In fact, the Majority concedes that § 926A can cover travel by planes, trains, and automobiles. (Maj. Op. at 255 n. 3.) That concession leads to a puzzlement: given the Majority’s interpretation of § 926A, how does one get to the airport or train station, check one’s luggage containing a firearm, but still come under the protection of § 926A? It may be easy to say, as the government did during oral argument, that travelling by plane is permissible, as long as the airport the traveler is departing from is within a state in which he is permitted to carry a firearm. But that hardly seems to be the purpose of the statute. For if that were the case, the statute would be of very limited utility, as air passengers were never likely to face prosecution by the states whose air space they traversed. The purpose of the statute seems more likely to be the protection of, for example, a traveler who lives in Easton, Pennsylvania, and wishes to go hunting in Montana. The closest place likely to offer a variety of flights is not in the traveler’s home state, but is in New Jersey, at the Newark Liberty International Airport. Accepting the Majority's concession, but not its statutory interpretation, that traveler comes within § 926A’s scope. But if the Majority’s statutory interpretation is controlling, that traveler faces prosecution when attempting to make his trip, unless he has a carry permit in New Jersey. Despite the Majority’s disclaimer, its interpretation of § 926A appears to effectively limit the statutory protection to travel by private vehicles.

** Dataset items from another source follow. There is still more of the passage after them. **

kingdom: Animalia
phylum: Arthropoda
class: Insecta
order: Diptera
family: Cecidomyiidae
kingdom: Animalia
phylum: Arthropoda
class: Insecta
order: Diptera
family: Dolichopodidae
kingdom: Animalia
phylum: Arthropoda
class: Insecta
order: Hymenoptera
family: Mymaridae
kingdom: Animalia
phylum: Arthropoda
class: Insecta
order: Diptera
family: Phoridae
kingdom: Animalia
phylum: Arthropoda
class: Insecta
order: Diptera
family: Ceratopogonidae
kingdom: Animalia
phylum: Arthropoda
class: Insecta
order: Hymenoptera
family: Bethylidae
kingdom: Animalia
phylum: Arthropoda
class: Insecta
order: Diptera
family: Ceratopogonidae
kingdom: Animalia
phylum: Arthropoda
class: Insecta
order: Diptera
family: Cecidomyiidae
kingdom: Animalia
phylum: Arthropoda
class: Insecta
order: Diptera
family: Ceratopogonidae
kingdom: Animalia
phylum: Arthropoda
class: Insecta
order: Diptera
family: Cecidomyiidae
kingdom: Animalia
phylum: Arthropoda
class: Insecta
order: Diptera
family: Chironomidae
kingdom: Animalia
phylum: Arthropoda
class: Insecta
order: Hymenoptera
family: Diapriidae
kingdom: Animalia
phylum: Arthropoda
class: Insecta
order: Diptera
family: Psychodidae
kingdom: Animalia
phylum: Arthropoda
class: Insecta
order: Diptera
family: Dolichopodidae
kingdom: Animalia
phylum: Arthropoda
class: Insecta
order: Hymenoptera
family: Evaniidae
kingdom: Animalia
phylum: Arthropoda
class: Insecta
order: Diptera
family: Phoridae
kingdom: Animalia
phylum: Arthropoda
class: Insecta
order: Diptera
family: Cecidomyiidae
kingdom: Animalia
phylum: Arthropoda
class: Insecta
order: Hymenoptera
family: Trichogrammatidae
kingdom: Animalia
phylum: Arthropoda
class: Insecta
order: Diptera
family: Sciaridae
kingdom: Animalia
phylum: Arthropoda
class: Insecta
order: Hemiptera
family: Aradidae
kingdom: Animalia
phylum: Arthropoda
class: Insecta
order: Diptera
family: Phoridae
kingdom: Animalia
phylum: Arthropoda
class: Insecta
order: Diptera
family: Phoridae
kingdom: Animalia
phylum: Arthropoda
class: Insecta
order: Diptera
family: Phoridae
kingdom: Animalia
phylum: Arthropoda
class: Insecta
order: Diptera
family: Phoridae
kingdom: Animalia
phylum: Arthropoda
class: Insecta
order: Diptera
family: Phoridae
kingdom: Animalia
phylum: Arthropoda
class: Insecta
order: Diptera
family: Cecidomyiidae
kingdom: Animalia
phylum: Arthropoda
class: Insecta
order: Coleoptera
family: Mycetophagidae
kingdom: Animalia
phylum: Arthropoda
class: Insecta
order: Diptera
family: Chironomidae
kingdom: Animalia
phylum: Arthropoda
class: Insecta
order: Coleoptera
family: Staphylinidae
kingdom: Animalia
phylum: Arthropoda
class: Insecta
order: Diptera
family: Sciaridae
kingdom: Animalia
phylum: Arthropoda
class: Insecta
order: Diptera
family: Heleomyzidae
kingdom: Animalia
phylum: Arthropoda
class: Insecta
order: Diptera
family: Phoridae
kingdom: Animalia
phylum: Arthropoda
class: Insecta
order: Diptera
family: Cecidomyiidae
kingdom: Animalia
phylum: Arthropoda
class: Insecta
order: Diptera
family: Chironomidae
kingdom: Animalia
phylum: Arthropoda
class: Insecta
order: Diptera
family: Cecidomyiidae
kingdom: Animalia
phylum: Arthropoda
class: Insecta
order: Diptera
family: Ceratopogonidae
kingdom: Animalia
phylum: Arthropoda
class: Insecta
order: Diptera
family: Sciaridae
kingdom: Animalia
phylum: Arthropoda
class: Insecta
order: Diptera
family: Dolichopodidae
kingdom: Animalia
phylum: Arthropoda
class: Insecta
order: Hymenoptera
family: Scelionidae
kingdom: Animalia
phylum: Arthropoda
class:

. See supra note 3. I note that the interpretation the Majority proposes is difficult to reconcile with our previous decision in this very case. Revell v. Port Auth. of N.Y. & N.J., 598 F.3d 128, 137 (3d Cir.2010). Specifically, Revell was delayed in traveling from Salt Lake City, Utah, to Allentown, Pennsylvania, and was forced to stay overnight in a hotel in Newark, New Jersey. Id. at 130-31. Within his luggage, which he collected at Newark Airport after realizing he would have to stay overnight, was a firearm in a locked container, as well as hollow-point ammunition, also in a locked container. Id. at 131. After returning to the airport the next day, he was arrested by the Port Authority for carrying a firearm without a license, in violation of New Jersey law. Id. He brought suit and sought redress under § 1983. We held that he did not come within the ambit of § 926A’s protection because he had his firearm and ammunition in his luggage, which accompanied him to his hotel room. Id. at 139. "Revell thus had access to his firearm and ammunition during his stay at the New Jersey hotel, whether or not he in fact accesséd them and regardless of whether they were accessible while he was traveling by plane or van. That crucial fact takes Revell outside the scope of § 926A's protection.” Id. at 137. We thus concluded that it was the prolonged time Re-vell had with his luggage that brought him outside of § 926A's protection because he had ready access to his firearm. Under the Majority’s interpretation of § 926A, our decision in Revell should not have hinged upon Revell spending the night in his hotel with his suitcase; we should have concluded that, as soon as he was outside of an automobile, he was outside the protection of § 926A. But that is not the interpretative route we took.